En un reciente seminario en la Universidad Católica, miembros de distintas universidades y centros de investigación discutimos sobre las futuras reformas al Estado y, en particular, la conveniencia de crear una Comisión para la Integridad Regulatoria y la Coordinación Administrativa (CIRCA, por su acrónimo en español). Quiero destacar tres aspectos importantes.

En primer lugar, es importante que un organismo de este tipo tenga como misión supervisar el procedimiento para dictar normas y reglamentos dentro del propio Poder Ejecutivo. Su creación forma parte de la agenda de reformas a los procedimientos administrativos, especialmente para incorporar el análisis de impacto regulatorio, aumentar los niveles de participación ciudadana y mejorar los mecanismos de diálogo regulatorio dentro del gobierno. La idea es que cada vez que una agencia quiera dictar un reglamento, circular u otra normativa de aplicación general, CIRCA se preocupe de que esa agencia haga un análisis previo de su impacto en la realidad que persiga regular, que dicho análisis siga un estándar homogéneo y sea comparable con los que realizan otras agencias, que la ciudadanía reciba la información necesaria para participar en el proceso y su opinión sea sistematizada de una manera razonable. En fin, que las distintas agencias dialoguen de manera productiva y que la normativa dictada por cada una funcione de manera armónica.

En segundo lugar, es importante que las atribuciones de un organismo como CIRCA sean relativamente débiles. En ningún caso debe transformarse en una barrera a la voluntad de impulsar cambios por parte de un gobierno que es elegido por la ciudadanía, y tiene por tanto la legitimidad democrática. Como lo ha dicho Lucas Sierra, investigador del CEP, sería un error establecer una especie de Tribunal Constitucional para realizar los tests de costo-beneficio. El poder de persuasión de una institución como CIRCA debe descansar en su capacidad técnica antes que en atribuciones formales.

En tercer lugar, un organismo de este tipo debe contar con un adecuado nivel de independencia. Precisamente porque buscará legitimarse desde un plano técnico, la capacidad de influencia del Poder Ejecutivo tiene que estar limitada.

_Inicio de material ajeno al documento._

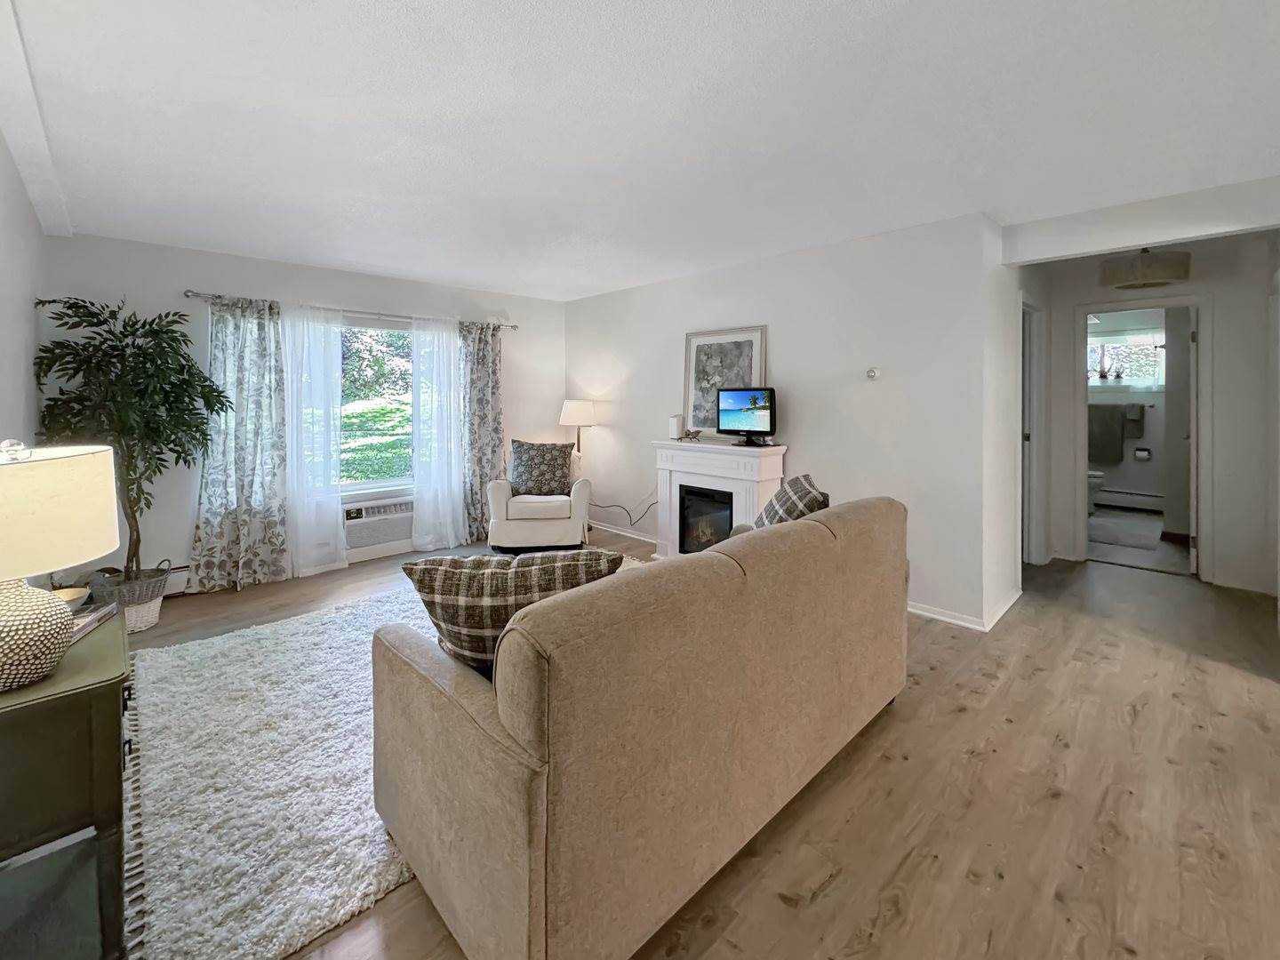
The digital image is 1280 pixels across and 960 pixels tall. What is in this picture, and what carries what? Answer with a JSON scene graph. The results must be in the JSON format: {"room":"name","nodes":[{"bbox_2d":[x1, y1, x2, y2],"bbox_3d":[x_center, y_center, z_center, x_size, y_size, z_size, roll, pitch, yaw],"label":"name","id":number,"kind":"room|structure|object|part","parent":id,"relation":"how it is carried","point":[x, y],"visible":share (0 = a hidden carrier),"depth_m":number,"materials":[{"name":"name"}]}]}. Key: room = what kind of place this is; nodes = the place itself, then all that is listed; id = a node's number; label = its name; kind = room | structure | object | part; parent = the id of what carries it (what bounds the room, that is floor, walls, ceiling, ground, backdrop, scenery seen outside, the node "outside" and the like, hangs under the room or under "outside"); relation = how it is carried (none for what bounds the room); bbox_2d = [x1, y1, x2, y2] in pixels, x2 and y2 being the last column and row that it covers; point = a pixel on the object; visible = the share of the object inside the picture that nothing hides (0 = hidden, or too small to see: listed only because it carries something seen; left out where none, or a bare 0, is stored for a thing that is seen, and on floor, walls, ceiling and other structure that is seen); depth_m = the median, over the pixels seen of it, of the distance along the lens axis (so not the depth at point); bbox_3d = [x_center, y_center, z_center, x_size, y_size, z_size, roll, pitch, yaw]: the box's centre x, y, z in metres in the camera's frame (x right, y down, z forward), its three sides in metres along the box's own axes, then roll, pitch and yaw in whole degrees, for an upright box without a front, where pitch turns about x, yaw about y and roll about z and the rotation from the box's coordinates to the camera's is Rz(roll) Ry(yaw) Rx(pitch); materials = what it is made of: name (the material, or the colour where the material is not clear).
{"room":"living room","nodes":[
{"label":"living room","id":0,"kind":"room"},
{"bbox_2d":[0,130,46,448],"bbox_3d":[-1.708,-0.023,1.038,0.146,2.476,5.879,-2,2,-44],"label":"left wall","id":1,"kind":"structure","parent":0,"point":[38,235],"depth_m":2.42,"materials":[{"name":"white paint"}]},
{"bbox_2d":[37,231,573,591],"bbox_3d":[-2.266,-0.180,4.681,4.085,2.474,0.174,-2,2,-44],"label":"window wall","id":2,"kind":"structure","parent":0,"point":[189,276],"depth_m":3.76,"materials":[{"name":"paint"}]},
{"bbox_2d":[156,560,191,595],"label":"baseboard heater","id":3,"kind":"object","parent":2,"relation":"attached to","point":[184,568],"visible":0.35,"depth_m":3.65,"materials":[{"name":"white metal"}]},
{"bbox_2d":[184,288,516,331],"bbox_3d":[-2.262,-1.084,4.497,2.470,0.063,0.134,-2,2,-44],"label":"curtain rod","id":4,"kind":"object","parent":2,"relation":"attached to","point":[512,326],"visible":0.7,"depth_m":4.23,"materials":[{"name":"silver metal"}]},
{"bbox_2d":[192,294,289,590],"bbox_3d":[-2.903,0.018,3.781,0.606,2.123,0.137,-2,2,-44],"label":"patterned curtain","id":5,"kind":"object","parent":4,"relation":"hanging from","point":[255,391],"visible":0.95,"depth_m":3.79,"materials":[{"name":"fabric"}]},
{"bbox_2d":[280,302,347,578],"bbox_3d":[-2.600,0.009,4.083,0.544,2.117,0.120,-2,2,-44],"label":"sheer curtain","id":6,"kind":"object","parent":4,"relation":"hanging from","point":[319,348],"visible":0.86,"depth_m":4.09,"materials":[{"name":"white fabric"}]},
{"bbox_2d":[408,313,467,550],"bbox_3d":[-1.825,-0.054,4.769,0.582,2.138,0.122,-2,2,-44],"label":"sheer curtain","id":7,"kind":"object","parent":4,"relation":"hanging from","point":[452,334],"visible":0.96,"depth_m":4.74,"materials":[{"name":"white fabric"}]},
{"bbox_2d":[456,320,503,543],"bbox_3d":[-1.544,-0.079,5.067,0.558,2.159,0.119,-2,2,-44],"label":"patterned curtain","id":8,"kind":"object","parent":4,"relation":"hanging from","point":[486,372],"visible":0.85,"depth_m":5.05,"materials":[{"name":"fabric"}]},
{"bbox_2d":[340,315,415,495],"bbox_3d":[-2.414,-0.279,4.520,1.716,1.544,0.108,-2,2,-44],"label":"window","id":9,"kind":"structure","parent":2,"relation":"in","point":[380,334],"depth_m":4.61,"materials":[{"name":"glass"}]},
{"bbox_2d":[343,496,414,552],"bbox_3d":[-2.274,0.729,4.542,0.713,0.338,0.169,-2,2,-44],"label":"air conditioner","id":10,"kind":"object","parent":2,"relation":"in","point":[390,536],"visible":0.81,"depth_m":4.47,"materials":[{"name":"white plastic"}]},
{"bbox_2d":[1,0,1279,300],"bbox_3d":[0.702,-1.341,2.769,5.895,0.115,6.878,-2,2,-44],"label":"ceiling","id":11,"kind":"structure","parent":0,"point":[492,278],"depth_m":2.06,"materials":[{"name":"white paint"}]},
{"bbox_2d":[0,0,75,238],"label":"ceiling beam","id":12,"kind":"structure","parent":11,"relation":"attached to","point":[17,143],"depth_m":2.02,"materials":[{"name":"white paint"}]},
{"bbox_2d":[1098,248,1191,289],"bbox_3d":[3.531,-1.237,3.628,0.472,0.336,0.474,-2,2,-44],"label":"ceiling lamp","id":13,"kind":"object","parent":11,"relation":"attached to","point":[1162,276],"visible":0.98,"depth_m":3.48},
{"bbox_2d":[132,516,1279,959],"bbox_3d":[0.678,1.197,2.743,6.203,0.101,6.963,-2,2,-44],"label":"floor","id":14,"kind":"structure","parent":0,"point":[830,899],"depth_m":1.72,"materials":[{"name":"brown wood"}]},
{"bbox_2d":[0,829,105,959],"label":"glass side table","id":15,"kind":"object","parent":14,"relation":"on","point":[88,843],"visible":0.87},
{"bbox_2d":[0,603,134,959],"bbox_3d":[-1.572,0.885,1.288,0.463,0.661,0.675,-2,2,-44],"label":"side table","id":16,"kind":"object","parent":14,"relation":"on","point":[88,692],"visible":0.88,"depth_m":1.17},
{"bbox_2d":[0,437,119,693],"bbox_3d":[-1.506,0.279,1.218,0.388,0.567,0.391,-2,2,-44],"label":"table lamp","id":17,"kind":"object","parent":16,"relation":"on","point":[52,612],"visible":1,"depth_m":1.19,"materials":[{"name":"ceramic"}]},
{"bbox_3d":[-1.445,0.435,1.199,0.241,0.233,0.238,1,2,10],"label":"lamp base","id":18,"kind":"part","parent":17,"relation":"part of","materials":[{"name":"ceramic"}]},
{"bbox_3d":[-1.519,0.170,1.235,0.426,0.261,0.419,0,2,13],"label":"lamp shade","id":19,"kind":"part","parent":17,"relation":"part of","materials":[{"name":"beige fabric"}]},
{"bbox_2d":[50,584,90,609],"bbox_3d":[-1.734,0.491,1.534,0.133,0.060,0.133,-2,2,-44],"label":"bowl","id":20,"kind":"object","parent":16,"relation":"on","point":[72,593],"visible":0.47,"depth_m":1.56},
{"bbox_2d":[68,601,119,640],"bbox_3d":[-1.655,0.529,1.463,0.195,0.031,0.238,-1,2,-18],"label":"book","id":21,"kind":"object","parent":16,"relation":"on","point":[85,620],"visible":0.4,"depth_m":1.51,"materials":[{"name":"paper"}]},
{"bbox_2d":[88,564,170,631],"bbox_3d":[-3.057,0.963,3.113,0.362,0.312,0.368,-2,2,-44],"label":"plant basket","id":22,"kind":"object","parent":14,"relation":"on","point":[152,622],"visible":0.58,"depth_m":3.02,"materials":[{"name":"grey wicker"}]},
{"bbox_2d":[31,296,230,584],"bbox_3d":[-2.986,0.062,3.091,0.854,1.692,0.870,-2,2,-44],"label":"potted tree","id":23,"kind":"object","parent":22,"relation":"in","point":[203,396],"visible":0.86,"depth_m":3.02,"materials":[{"name":"green plant"}]},
{"bbox_2d":[124,565,639,959],"bbox_3d":[-0.859,1.133,2.668,2.511,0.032,2.203,-2,2,-44],"label":"rug","id":24,"kind":"object","parent":14,"relation":"on","point":[181,851],"visible":0.57,"depth_m":1.72,"materials":[{"name":"carpet"}]},
{"bbox_2d":[487,459,593,551],"bbox_3d":[-0.905,0.570,4.869,0.861,0.898,0.843,0,2,-6],"label":"armchair","id":25,"kind":"object","parent":14,"relation":"on","point":[571,523],"visible":0.82,"depth_m":4.49,"materials":[{"name":"fabric"}]},
{"bbox_2d":[507,438,574,495],"bbox_3d":[-0.922,0.258,4.804,0.629,0.501,0.255,0,2,-3],"label":"throw pillow","id":26,"kind":"object","parent":25,"relation":"on","point":[544,468],"visible":0.98,"depth_m":4.74,"materials":[{"name":"fabric"}]},
{"bbox_2d":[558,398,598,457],"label":"floor lamp","id":27,"kind":"object","parent":14,"relation":"on","point":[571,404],"visible":0.85,"depth_m":5.26,"materials":[{"name":"metal"}]},
{"bbox_2d":[588,496,657,527],"bbox_3d":[-0.183,0.646,5.157,0.962,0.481,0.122,2,2,41],"label":"power cord","id":28,"kind":"object","parent":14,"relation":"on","point":[635,523],"visible":0.68,"depth_m":5.11,"materials":[{"name":"black plastic"}]},
{"bbox_2d":[369,490,908,959],"bbox_3d":[0.200,0.747,2.024,2.080,0.873,0.972,-2,2,-44],"label":"sofa","id":29,"kind":"object","parent":14,"relation":"on","point":[738,579],"visible":0.99,"depth_m":1.26,"materials":[{"name":"beige fabric"}]},
{"bbox_2d":[397,549,622,677],"bbox_3d":[-0.375,0.542,1.565,0.622,0.422,0.318,0,2,-7],"label":"plaid pillow","id":30,"kind":"object","parent":29,"relation":"on","point":[433,604],"visible":0.62,"depth_m":1.45,"materials":[{"name":"fabric"}]},
{"bbox_2d":[753,473,830,527],"bbox_3d":[0.719,0.410,2.564,0.336,0.431,0.540,0,2,1],"label":"plaid pillow","id":31,"kind":"object","parent":29,"relation":"on","point":[809,496],"visible":0.43,"depth_m":2.44,"materials":[{"name":"fabric"}]},
{"bbox_2d":[650,436,787,559],"bbox_3d":[0.569,0.541,4.184,0.416,1.037,1.161,-2,2,-44],"label":"fireplace","id":32,"kind":"object","parent":14,"relation":"on","point":[666,463],"visible":0.75,"depth_m":4.09,"materials":[{"name":"white paint"}]},
{"bbox_2d":[668,414,684,439],"bbox_3d":[0.311,-0.105,4.499,0.100,0.206,0.103,-2,2,-44],"label":"candle","id":33,"kind":"object","parent":32,"relation":"on","point":[676,420],"visible":0.99,"depth_m":4.46,"materials":[{"name":"white wax"}]},
{"bbox_2d":[677,427,703,440],"bbox_3d":[0.423,-0.042,4.352,0.128,0.101,0.234,-2,2,-44],"label":"figurine","id":34,"kind":"object","parent":32,"relation":"on","point":[687,434],"visible":1,"depth_m":4.33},
{"bbox_2d":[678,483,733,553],"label":"electric fire","id":35,"kind":"object","parent":32,"relation":"in","point":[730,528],"visible":0.64,"depth_m":4.22,"materials":[{"name":"black glass"}]},
{"bbox_2d":[682,324,767,436],"bbox_3d":[0.685,-0.473,4.292,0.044,0.896,0.770,-2,2,-44],"label":"framed picture","id":36,"kind":"object","parent":32,"relation":"on","point":[700,399],"visible":0.82,"depth_m":4.31},
{"bbox_2d":[715,386,775,446],"bbox_3d":[0.808,-0.181,3.985,0.575,0.426,0.189,1,2,35],"label":"television","id":37,"kind":"object","parent":32,"relation":"on","point":[738,399],"visible":0.99,"depth_m":3.95,"materials":[{"name":"black plastic"}]},
{"bbox_2d":[565,209,1002,633],"bbox_3d":[0.589,-0.178,4.521,0.143,2.474,4.010,-2,2,-44],"label":"fireplace wall","id":38,"kind":"structure","parent":0,"point":[592,300],"depth_m":3.55,"materials":[{"name":"white paint"}]},
{"bbox_2d":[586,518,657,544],"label":"baseboard","id":39,"kind":"structure","parent":38,"relation":"attached to","point":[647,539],"depth_m":5.27,"materials":[{"name":"white paint"}]},
{"bbox_2d":[865,366,879,379],"bbox_3d":[1.528,-0.435,3.407,0.034,0.076,0.084,-2,2,-44],"label":"thermostat","id":40,"kind":"object","parent":38,"relation":"attached to","point":[873,375],"visible":0.98,"depth_m":3.39,"materials":[{"name":"white"}]},
{"bbox_2d":[907,587,1023,631],"bbox_3d":[1.782,1.051,3.709,0.875,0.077,1.594,-2,2,-44],"label":"baseboard","id":41,"kind":"structure","parent":38,"relation":"attached to","point":[928,614],"depth_m":3.17,"materials":[{"name":"white paint"}]},
{"bbox_2d":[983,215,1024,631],"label":"hallway side wall","id":42,"kind":"structure","parent":0,"point":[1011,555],"depth_m":3.29,"materials":[{"name":"white paint"}]},
{"bbox_2d":[1020,296,1046,564],"bbox_3d":[2.994,-0.003,4.107,0.779,2.151,0.235,-2,2,-44],"label":"door","id":43,"kind":"structure","parent":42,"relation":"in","point":[1024,436],"depth_m":4.12,"materials":[{"name":"white paint"}]},
{"bbox_2d":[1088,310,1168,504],"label":"bathroom wall","id":44,"kind":"structure","parent":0,"point":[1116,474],"depth_m":6.07,"materials":[{"name":"white paint"}]},
{"bbox_2d":[1087,403,1126,463],"bbox_3d":[5.560,-0.075,6.254,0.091,0.673,0.453,-2,2,-44],"label":"towel","id":45,"kind":"object","parent":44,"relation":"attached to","point":[1108,426],"visible":0.84,"depth_m":6.19,"materials":[{"name":"grey fabric"}]},
{"bbox_2d":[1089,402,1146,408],"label":"towel bar","id":46,"kind":"object","parent":44,"relation":"attached to","point":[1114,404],"visible":0.76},
{"bbox_2d":[1086,325,1167,391],"bbox_3d":[5.879,-0.958,6.415,0.127,0.727,1.031,-2,2,-44],"label":"bathroom window","id":47,"kind":"structure","parent":44,"relation":"in","point":[1151,383],"depth_m":6.33,"materials":[{"name":"white glass"}]},
{"bbox_2d":[1096,350,1110,380],"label":"potted plant","id":48,"kind":"object","parent":47,"relation":"on","point":[1100,372],"visible":0.99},
{"bbox_2d":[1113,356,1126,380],"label":"potted plant","id":49,"kind":"object","parent":47,"relation":"on","point":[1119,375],"visible":0.99,"depth_m":6.16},
{"bbox_2d":[1095,487,1163,511],"bbox_3d":[5.740,0.715,6.169,0.072,0.220,1.145,-2,2,-44],"label":"baseboard heater","id":50,"kind":"object","parent":44,"relation":"attached to","point":[1146,499],"visible":0.75,"depth_m":6.09,"materials":[{"name":"white metal"}]},
{"bbox_2d":[1122,401,1145,436],"bbox_3d":[5.804,-0.241,6.117,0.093,0.379,0.203,-2,2,-44],"label":"towel","id":51,"kind":"object","parent":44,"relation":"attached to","point":[1130,415],"visible":0.9,"depth_m":6.08,"materials":[{"name":"grey fabric"}]},
{"bbox_2d":[1132,446,1151,461],"bbox_3d":[5.919,0.183,6.103,0.106,0.144,0.178,-2,2,-44],"label":"toilet paper holder","id":52,"kind":"object","parent":44,"relation":"attached to","point":[1143,450],"visible":0.98,"depth_m":6.08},
{"bbox_2d":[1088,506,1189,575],"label":"bathroom floor","id":53,"kind":"structure","parent":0,"point":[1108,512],"depth_m":4.55,"materials":[{"name":"tile"}]},
{"bbox_2d":[1087,469,1104,514],"bbox_3d":[4.935,0.480,6.013,0.462,0.794,0.713,-2,2,-44],"label":"toilet","id":54,"kind":"object","parent":53,"relation":"on","point":[1095,480],"visible":0.2,"depth_m":5.77,"materials":[{"name":"white ceramic"}]},
{"bbox_2d":[1088,514,1163,549],"bbox_3d":[4.746,0.925,5.175,1.042,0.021,0.616,-2,2,-44],"label":"bath mat","id":55,"kind":"object","parent":53,"relation":"on","point":[1111,539],"visible":0.9,"depth_m":5.04,"materials":[{"name":"grey carpet"}]},
{"bbox_2d":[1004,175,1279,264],"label":"header wall","id":56,"kind":"structure","parent":0,"point":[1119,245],"depth_m":2.85,"materials":[{"name":"white paint"}]},
{"bbox_2d":[1033,233,1279,595],"bbox_3d":[3.977,-0.173,3.985,0.121,2.476,1.429,-2,2,-44],"label":"hallway wall","id":57,"kind":"structure","parent":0,"point":[1222,512],"depth_m":3.70,"materials":[{"name":"white paint"}]},
{"bbox_2d":[1071,295,1211,582],"bbox_3d":[3.950,0.013,4.092,0.165,2.079,0.820,-2,2,-44],"label":"door frame","id":58,"kind":"structure","parent":57,"relation":"in","point":[1202,302],"depth_m":3.91,"materials":[{"name":"white paint"}]},
{"bbox_2d":[1180,309,1198,573],"bbox_3d":[4.443,0.026,4.188,0.715,2.012,0.125,-2,2,-44],"label":"door","id":59,"kind":"structure","parent":58,"relation":"attached to","point":[1191,549],"depth_m":3.92,"materials":[{"name":"white paint"}]}
]}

En el fondo, CIRCA debiera representarle al ministerio respectivo que su reglamento está subestimando los costos de una determinada política, que resulta necesario entregar mayor información a la ciudadanía o que existen contradicciones con las reglas formuladas por alguna otra agencia del gobierno. Lógicamente, estas tareas deben ser cumplidas por alguien que está fuera de la cadena jerárquica de quien dicta el reglamento o circular.

En definitiva, una institución como CIRCA se enfoca en el trabajo normativo del propio Poder Ejecutivo, con atribuciones formales relativamente débiles, pero con un nivel de independencia robusto.